TO DO
The records below hold a stretch from the line with "[765,408,796,419] first ->" through the line with "[73,202,163,217] SIDDHARTA, ->"; return exactly those lines, ends included, and nothing more.
╔══
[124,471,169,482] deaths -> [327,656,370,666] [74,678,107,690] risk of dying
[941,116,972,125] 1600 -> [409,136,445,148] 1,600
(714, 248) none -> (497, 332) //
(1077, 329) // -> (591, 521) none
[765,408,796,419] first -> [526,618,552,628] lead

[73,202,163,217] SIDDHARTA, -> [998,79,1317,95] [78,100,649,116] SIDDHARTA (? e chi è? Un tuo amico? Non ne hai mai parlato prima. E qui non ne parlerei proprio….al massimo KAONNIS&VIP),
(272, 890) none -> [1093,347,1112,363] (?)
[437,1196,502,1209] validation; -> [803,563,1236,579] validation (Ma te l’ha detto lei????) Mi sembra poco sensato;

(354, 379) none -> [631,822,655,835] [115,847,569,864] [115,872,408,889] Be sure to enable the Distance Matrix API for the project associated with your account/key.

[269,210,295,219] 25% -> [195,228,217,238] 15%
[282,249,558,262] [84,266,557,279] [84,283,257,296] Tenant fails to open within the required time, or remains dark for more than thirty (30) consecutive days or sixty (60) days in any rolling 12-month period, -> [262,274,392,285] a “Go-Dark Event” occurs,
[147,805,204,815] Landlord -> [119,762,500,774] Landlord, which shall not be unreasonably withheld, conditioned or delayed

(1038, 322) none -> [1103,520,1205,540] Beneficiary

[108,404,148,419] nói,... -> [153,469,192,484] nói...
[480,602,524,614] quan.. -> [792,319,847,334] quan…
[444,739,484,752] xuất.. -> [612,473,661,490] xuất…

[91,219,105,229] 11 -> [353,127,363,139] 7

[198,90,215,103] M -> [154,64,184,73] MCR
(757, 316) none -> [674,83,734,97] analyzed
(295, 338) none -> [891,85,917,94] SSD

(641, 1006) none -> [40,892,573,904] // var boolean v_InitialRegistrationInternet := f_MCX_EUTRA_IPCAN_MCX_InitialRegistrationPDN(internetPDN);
╚══
SOLUTION
[765,408,796,419] first -> [526,618,552,628] lead

[73,202,163,217] SIDDHARTA, -> [998,79,1317,95] [78,100,649,116] SIDDHARTA (? e chi è? Un tuo amico? Non ne hai mai parlato prima. E qui non ne parlerei proprio….al massimo KAONNIS&VIP),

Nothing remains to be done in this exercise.